====== TEXT UNDER STUDY ======
Internet: Safety

(asked on 1st December 2020) - View Source

Question to the Home Office:

To ask the Secretary of State for the Home Department, what assessment she has made of level of risk of online harms for children including (a) child sexual abuse and (b) exposure to inappropriate sexual content on social media during the covid-19 pandemic.


Answered by
Victoria Atkins Portrait
Victoria Atkins
Secretary of State for Health and Social Care
This question was answered on 10th December 2020

The Government recognises that the measures required to tackle COVID-19 mean it is likely that more people are spending more time online, including children and vulnerable users.

The Internet Watch Foundation reported an increase of almost 50% in indecent images of children online over an eleven-week period during lockdown and that there were 8.8 million attempts by UK internet users to access child sexual abuse imagery during a one-month period during lockdown.

We have worked with technology companies, civil society and academia on online harms and amplifying messages to ensure online child users are protected. We have also worked across government and agencies to ensure that teachers and parents and carers have access to the support they need to help keep children safe online. This includes the launch at the start of national lockdown in March, of the NCA-CEOP Education team’s #OnlineSafetyAtHome campaign, to reach those most at risk, as a result of which ThinkuKnow resources aimed at parents, carers and children have now been downloaded over half a million times.

Protecting children is at the heart of our Online Harms agenda, and wider government priorities. We expect companies to use a proportionate range of tools, including age assurance and age verification technologies, to prevent children accessing age-inappropriate content and to protect them from other harms.

Our proposals as part of the Online Harms framework sets out our plans to introduce world-leading legislation to tackle harmful content online and make the UK the safest place in the world to be online. This legislation will include a legal duty of care on online platforms, backed up by an independent regulator to hold them to account. This will make companies more responsible for their user’s safety online, especially children.
======
- _WORK INSTRUCTION_: Rewrite the internet safety text from "(asked on 1st" to "and vulnerable users.", substituting "minors" for "children" each time it appears. Rely solely on the internet safety text.
====== RECORDS SUPPLIED ======
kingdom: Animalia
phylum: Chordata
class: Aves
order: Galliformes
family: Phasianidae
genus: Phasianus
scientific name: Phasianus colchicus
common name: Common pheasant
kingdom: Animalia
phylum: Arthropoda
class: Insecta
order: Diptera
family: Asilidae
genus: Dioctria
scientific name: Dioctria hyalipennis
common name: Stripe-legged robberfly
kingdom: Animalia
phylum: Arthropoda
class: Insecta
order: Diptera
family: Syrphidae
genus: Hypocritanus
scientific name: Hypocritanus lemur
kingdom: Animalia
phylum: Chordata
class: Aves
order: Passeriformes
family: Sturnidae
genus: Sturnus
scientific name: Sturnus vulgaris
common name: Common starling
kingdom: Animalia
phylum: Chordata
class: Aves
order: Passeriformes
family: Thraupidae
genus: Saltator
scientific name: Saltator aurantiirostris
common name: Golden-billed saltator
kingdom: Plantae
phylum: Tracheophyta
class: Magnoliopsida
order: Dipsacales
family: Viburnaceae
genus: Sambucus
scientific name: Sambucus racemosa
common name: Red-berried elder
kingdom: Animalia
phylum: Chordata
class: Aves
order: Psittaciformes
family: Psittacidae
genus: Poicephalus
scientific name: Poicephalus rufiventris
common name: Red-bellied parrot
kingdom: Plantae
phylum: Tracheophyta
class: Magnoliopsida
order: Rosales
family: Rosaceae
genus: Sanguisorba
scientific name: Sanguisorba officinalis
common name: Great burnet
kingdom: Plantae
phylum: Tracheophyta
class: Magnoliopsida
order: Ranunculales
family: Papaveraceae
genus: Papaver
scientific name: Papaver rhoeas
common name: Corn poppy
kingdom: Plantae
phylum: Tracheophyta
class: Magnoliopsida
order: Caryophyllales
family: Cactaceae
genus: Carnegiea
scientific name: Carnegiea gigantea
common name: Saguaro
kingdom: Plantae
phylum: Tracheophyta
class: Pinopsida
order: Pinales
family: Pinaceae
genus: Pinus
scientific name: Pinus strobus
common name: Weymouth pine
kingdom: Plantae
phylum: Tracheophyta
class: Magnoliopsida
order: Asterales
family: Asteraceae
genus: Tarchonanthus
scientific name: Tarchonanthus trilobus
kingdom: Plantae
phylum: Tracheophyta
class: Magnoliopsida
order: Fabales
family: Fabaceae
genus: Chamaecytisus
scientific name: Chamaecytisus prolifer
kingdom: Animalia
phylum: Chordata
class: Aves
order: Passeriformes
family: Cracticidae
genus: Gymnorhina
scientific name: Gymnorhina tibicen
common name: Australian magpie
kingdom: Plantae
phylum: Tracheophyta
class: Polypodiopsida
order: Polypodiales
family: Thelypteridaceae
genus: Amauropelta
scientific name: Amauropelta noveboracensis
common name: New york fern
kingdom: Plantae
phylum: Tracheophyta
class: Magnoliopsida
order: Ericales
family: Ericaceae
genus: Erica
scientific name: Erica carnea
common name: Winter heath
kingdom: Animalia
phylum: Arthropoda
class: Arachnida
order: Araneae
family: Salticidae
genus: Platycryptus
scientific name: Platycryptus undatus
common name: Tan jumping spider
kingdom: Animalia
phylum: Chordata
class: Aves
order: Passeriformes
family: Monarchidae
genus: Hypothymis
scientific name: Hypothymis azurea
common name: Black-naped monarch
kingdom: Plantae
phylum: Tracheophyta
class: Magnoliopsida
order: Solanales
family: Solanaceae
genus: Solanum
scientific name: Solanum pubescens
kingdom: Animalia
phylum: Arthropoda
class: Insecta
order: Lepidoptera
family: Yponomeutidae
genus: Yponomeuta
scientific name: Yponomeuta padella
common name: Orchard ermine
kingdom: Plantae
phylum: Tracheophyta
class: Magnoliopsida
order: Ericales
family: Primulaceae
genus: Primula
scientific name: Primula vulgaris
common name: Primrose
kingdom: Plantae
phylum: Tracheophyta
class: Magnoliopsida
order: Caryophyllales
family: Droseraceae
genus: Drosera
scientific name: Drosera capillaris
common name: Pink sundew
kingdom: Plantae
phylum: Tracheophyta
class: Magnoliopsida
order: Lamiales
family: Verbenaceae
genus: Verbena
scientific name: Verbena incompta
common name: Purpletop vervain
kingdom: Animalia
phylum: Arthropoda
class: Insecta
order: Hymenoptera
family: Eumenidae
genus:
======
- _RESPONSE AREA_:
(asked on 1st December 2020) - View Source

Question to the Home Office:

To ask the Secretary of State for the Home Department, what assessment she has made of level of risk of online harms for minors including (a) child sexual abuse and (b) exposure to inappropriate sexual content on social media during the covid-19 pandemic.


Answered by
Victoria Atkins Portrait
Victoria Atkins
Secretary of State for Health and Social Care
This question was answered on 10th December 2020

The Government recognises that the measures required to tackle COVID-19 mean it is likely that more people are spending more time online, including minors and vulnerable users.